Posted to user@cassandra.apache.org by A J <s5...@gmail.com> on 2011/02/18 16:23:21 UTC

R and N

Questions about R and N (and W):
1. If I set R to Quorum and cassandra identifies a need for read
repair before returning, would the read repair happen on R nodes (I
mean subset of R that needs repair) or N nodes before the data is
delivered to the client ?
2. Also does the repair happen at level of row (key) or at level of column ?

3. During write, if W is met but N-W is not met for some reason; would
cassandra try to repair N-W nodes in the background as and when it
can. Or the N-W are only repaired when a read is issued ?

4. What is the significance of the 'primary' replica for writes from
usage point ? Writes to primary and non-primary replicas all happen
simultaneously. Ensuring W is decided irrespective of it being primary
or not. Ensuring R is decided by any of the R nodes out of N.
I know the tokens are divided per the primary replica.

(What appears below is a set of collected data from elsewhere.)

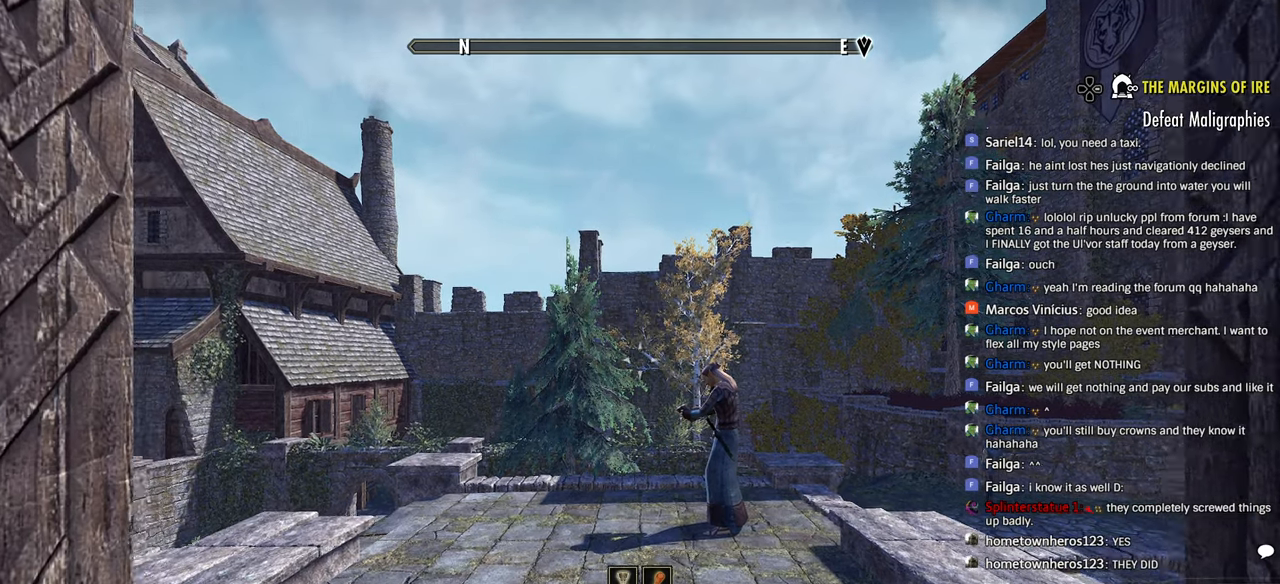
{"buttons": [], "left_stick": "up", "right_stick": "center", "events": []}
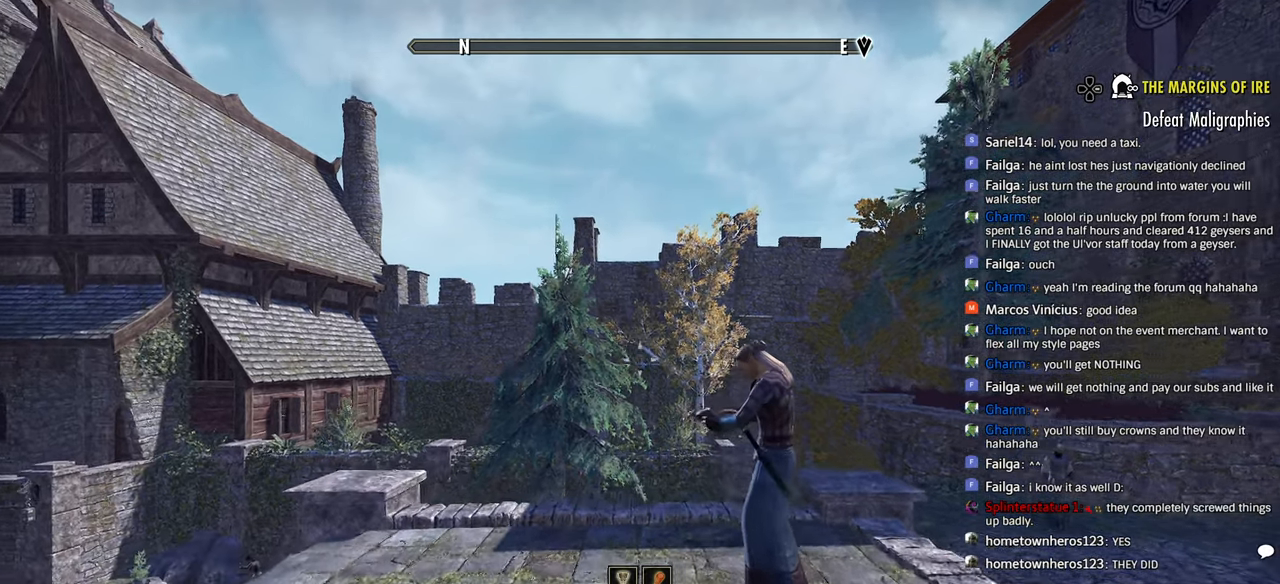
{"buttons": [], "left_stick": "center", "right_stick": "center", "events": [[466, "left_stick", "center"]]}
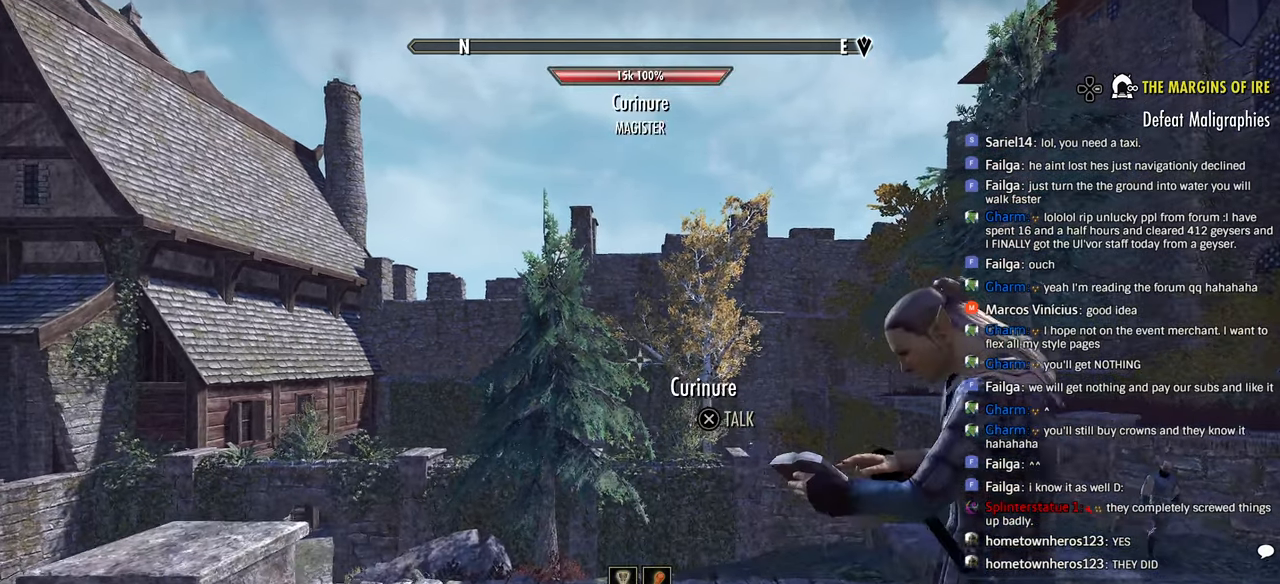
{"buttons": [], "left_stick": "center", "right_stick": "center", "events": [[350, "right_stick", "left"], [466, "right_stick", "center"]]}
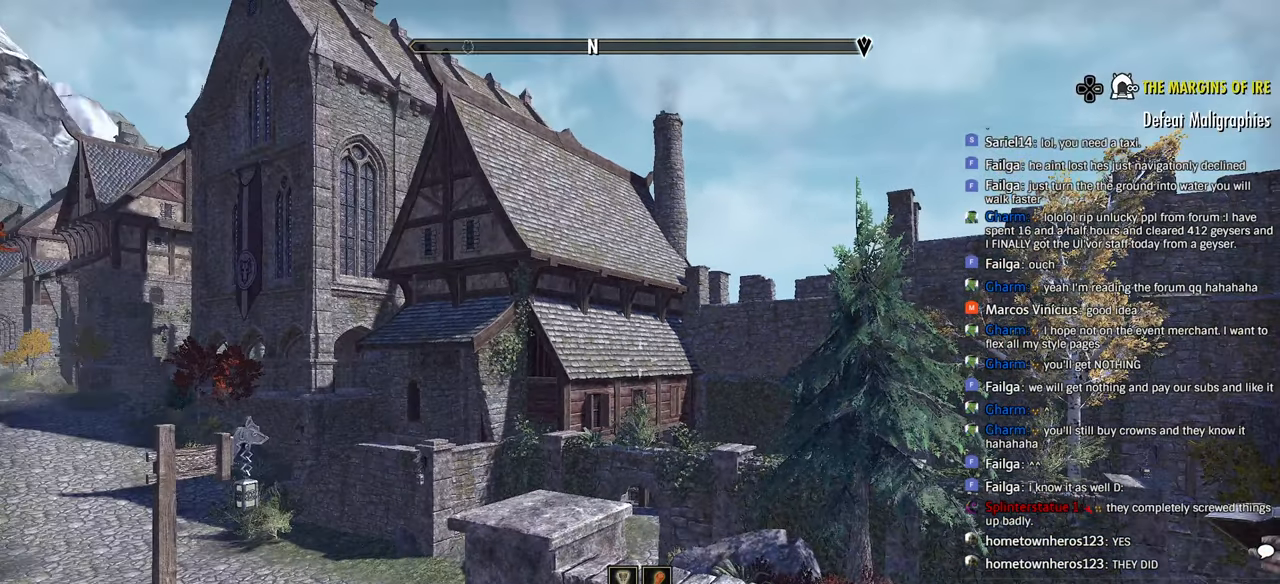
{"buttons": [], "left_stick": "center", "right_stick": "center", "events": []}
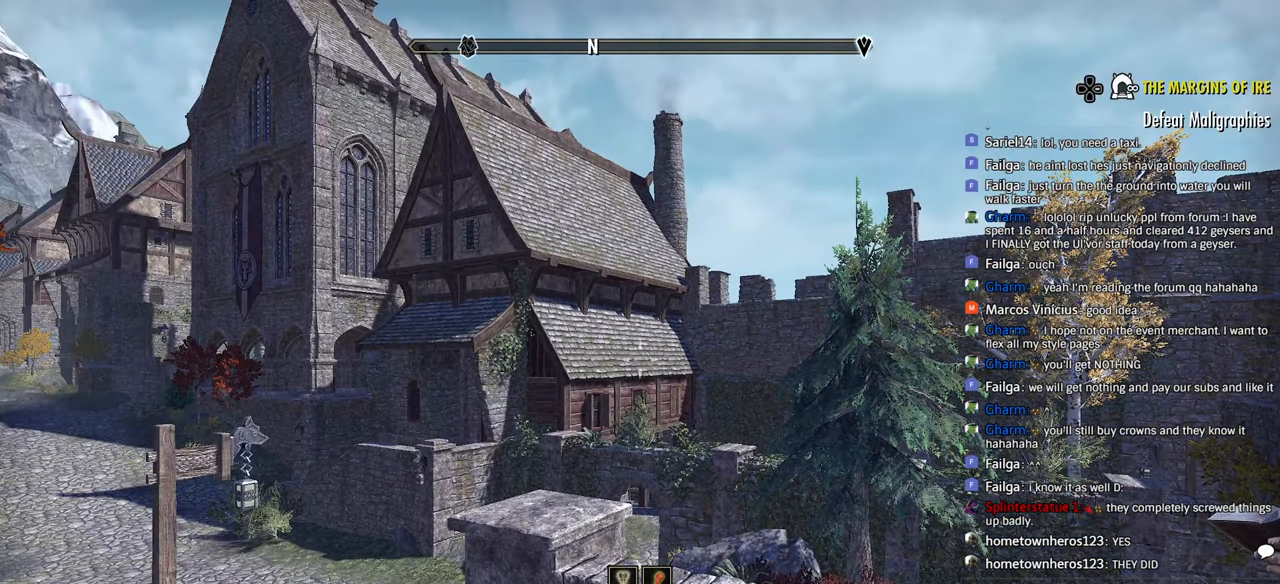
{"buttons": [], "left_stick": "center", "right_stick": "center", "events": []}
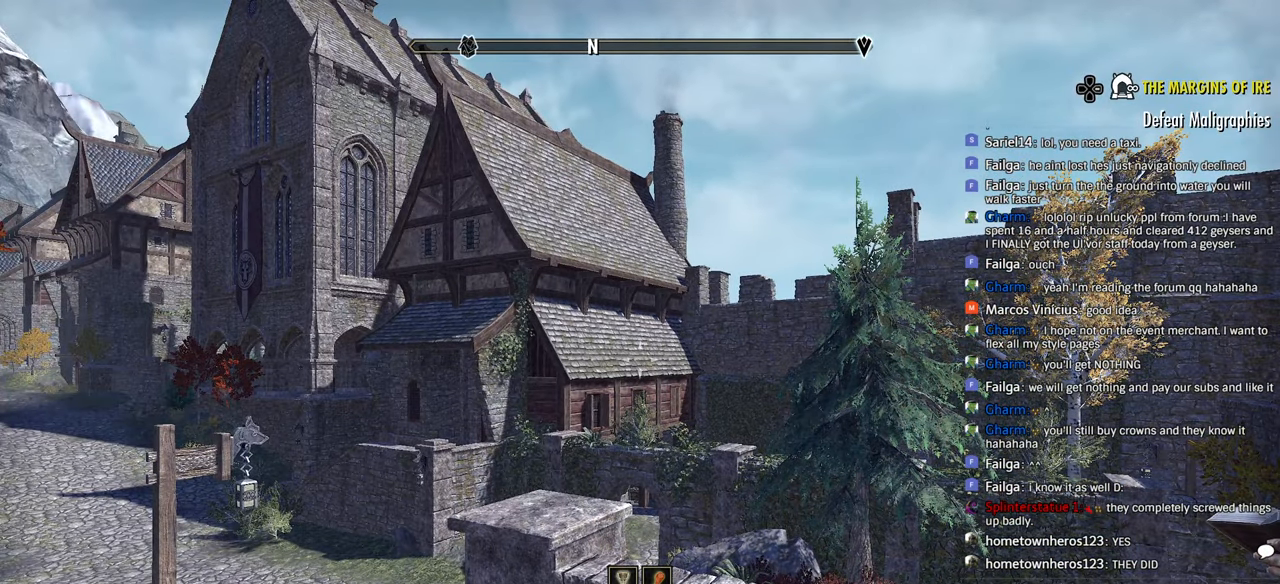
{"buttons": [], "left_stick": "center", "right_stick": "center", "events": []}
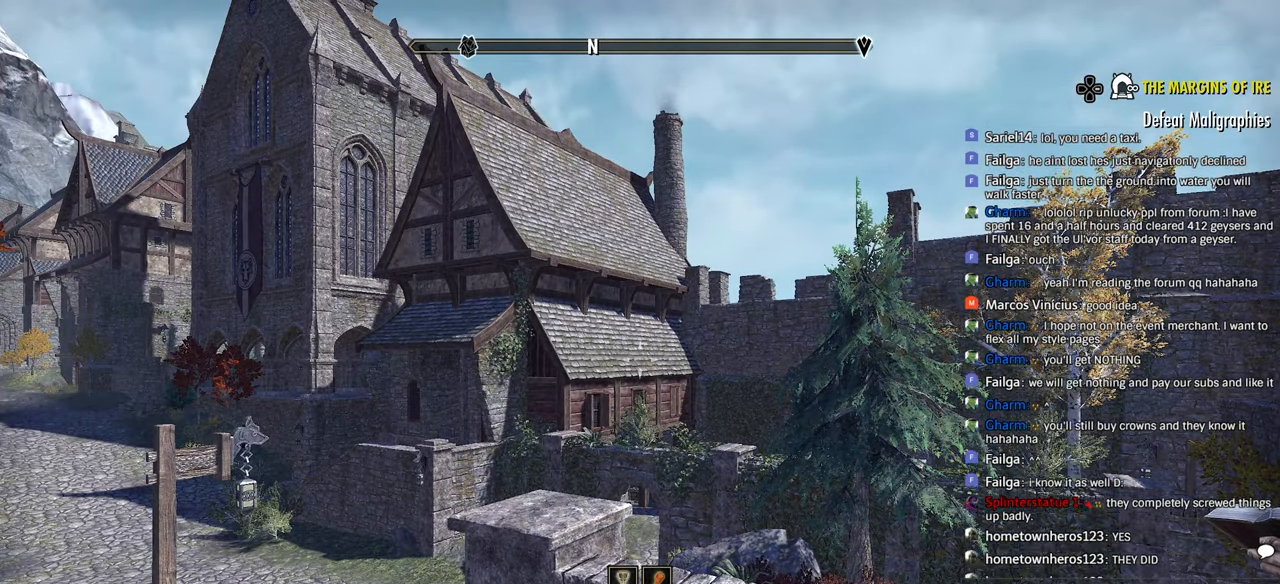
{"buttons": [], "left_stick": "center", "right_stick": "center", "events": []}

But other than
that, for read and write operations, do the primary replica play any
special role ?

Thanks.

Re: R and N

Posted by Aaron Morton <aa...@thelastpickle.com>.
My understanding..

1 read repair involves the coordinator sending a full data read to CL nodes, resolving the differences and sending writes back. For CL one this happens after returning, for higher CL this happens before. (my understanding of the internals of RR are a little rough though)

2 not sure

3) RR is not used in write, hinted handoff is.

4) e node responsible for the key is often the node asked for the full data of the request, the other nodes are asked for a digest of their response. However the dynamic snitch can re-order the nodes based on load. It's also the starting point when the partitioner is working which nodes replicas shoud be stored on. It's not a point of failure. 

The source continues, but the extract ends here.